WHAT NEEDS TO BE DONE
Show, in full, each line of the data that contains "images".

#####

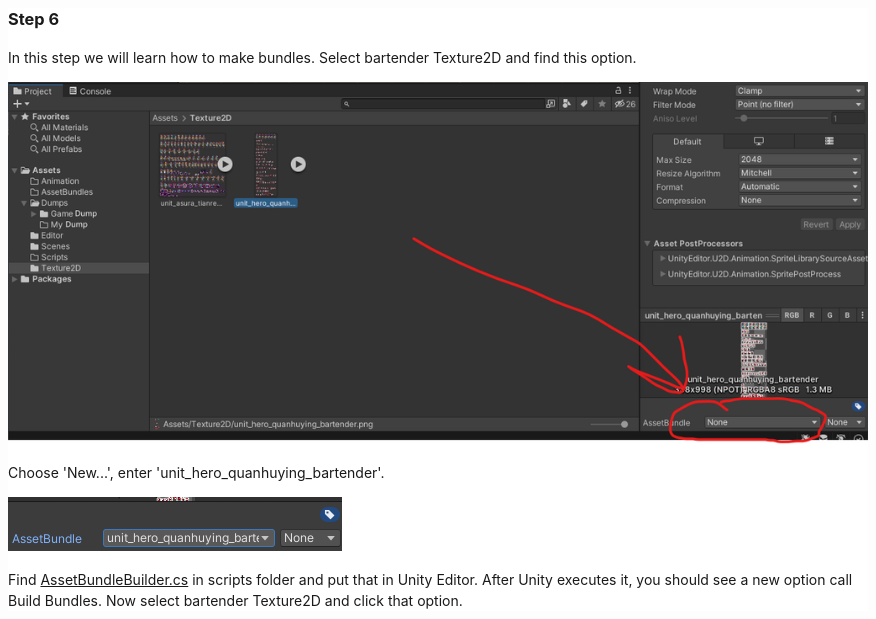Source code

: ### Step 6
In this step we will learn how to make bundles. Select bartender Texture2D and 
find this option.

![make_bundle](/images/advanced/make_bundle.png)

Choose 'New...', enter 'unit_hero_quanhuying_bartender'.

![new_bundle_name](/images/advanced/new_bundle_name.png)

Find [AssetBundleBuilder.cs](/scripts/AssetBundleBuilder.cs) in scripts folder and
put that in Unity Editor. After Unity executes it, you should see a new option
call Build Bundles. Now select bartender Texture2D and click that option.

#####

EXERCISE SOLUTION
![make_bundle](/images/advanced/make_bundle.png)
![new_bundle_name](/images/advanced/new_bundle_name.png)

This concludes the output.